Less diversified SSA oil economies, such as Nigeria, are also likely to face significant pressures. For Nigeria, the viral spread came at a time when budgetary space to absorb shocks is limited and external financing conditions are tighter.
COVID-19 threatens to overwhelm domestic healthcare infrastructure, upend livelihoods, deteriorating social conditions, and cripple business activities if left unchecked.
So far, Nigeria’s reaction has been largely in sync with IMF’s suggested response to the viral spread and its fallouts even though the scale of the measures adopted appear insufficient to prevent materially negative distortions to domestic macro variables in the current year.
Figure 1: Nigeria is moving in sync with IMF’s COVID-19 suggested response 
In this report, we analyze the implications of recent policy responses and revisit our macroeconomic expectations for the year. Our revisions are made in cognizance that projections under current conditions are subject to an unusually large degree of uncertainty because economic outcomes depend on several fluctuating factors.
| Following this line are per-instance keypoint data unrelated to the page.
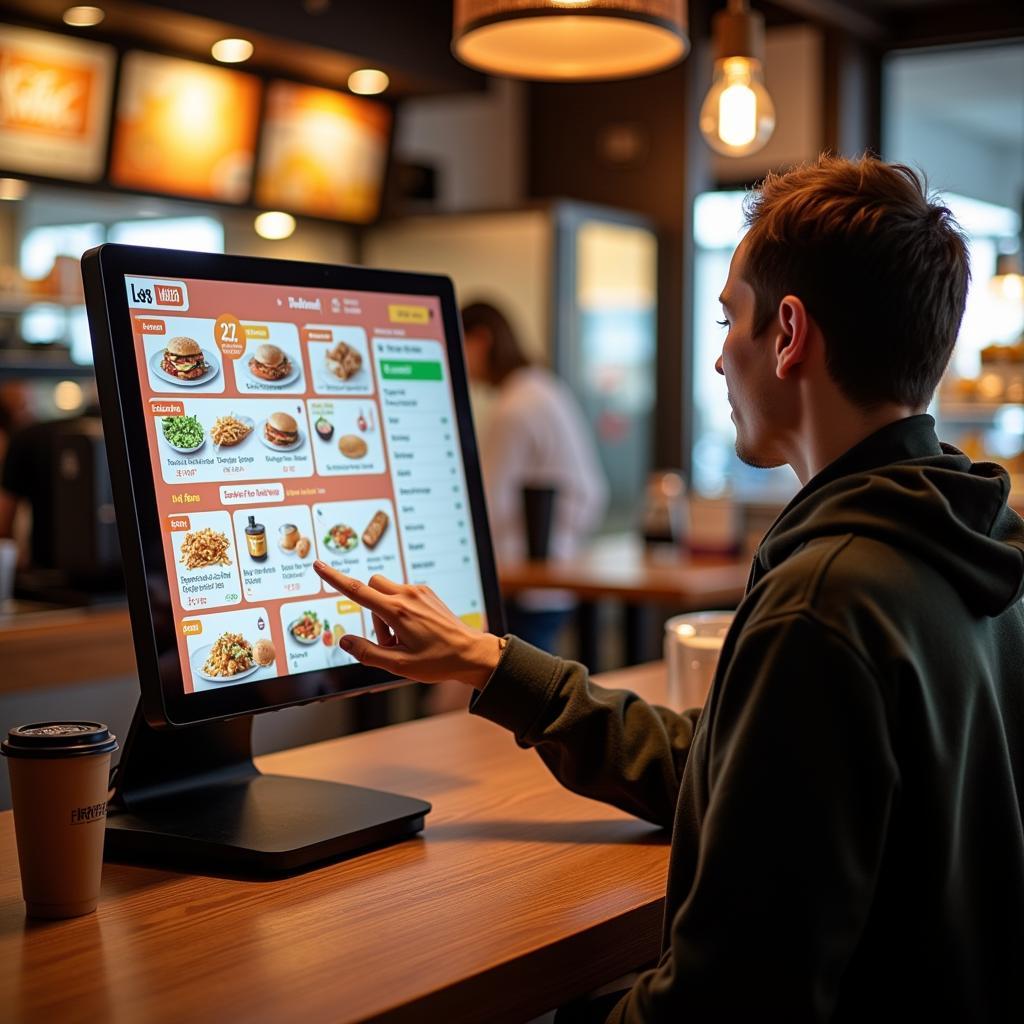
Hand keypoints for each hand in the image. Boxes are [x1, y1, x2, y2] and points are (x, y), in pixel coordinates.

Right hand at [313, 561, 502, 687]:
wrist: (471, 653)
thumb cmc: (437, 661)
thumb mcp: (398, 665)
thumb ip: (367, 652)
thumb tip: (344, 640)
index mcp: (397, 611)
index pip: (357, 590)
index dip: (334, 578)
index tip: (318, 564)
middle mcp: (407, 595)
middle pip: (371, 586)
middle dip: (369, 608)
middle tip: (386, 639)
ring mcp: (419, 591)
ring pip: (386, 591)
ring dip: (384, 611)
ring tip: (404, 639)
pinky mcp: (427, 593)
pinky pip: (402, 594)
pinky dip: (398, 609)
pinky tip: (415, 630)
These factors include the length and effectiveness of COVID-19 containment measures across the country; the interaction between the outbreak and the vulnerabilities in local health systems; the longevity of global oil demand decimation; as well as the resumption of global travel and trade.
Our base case assumption is that the peak of economic and health disruptions will occur in Q2’20, leaving legroom for improvements in business activities in the second half of the year as more containment measures are eased and stimulus injections begin to alleviate economic pressures.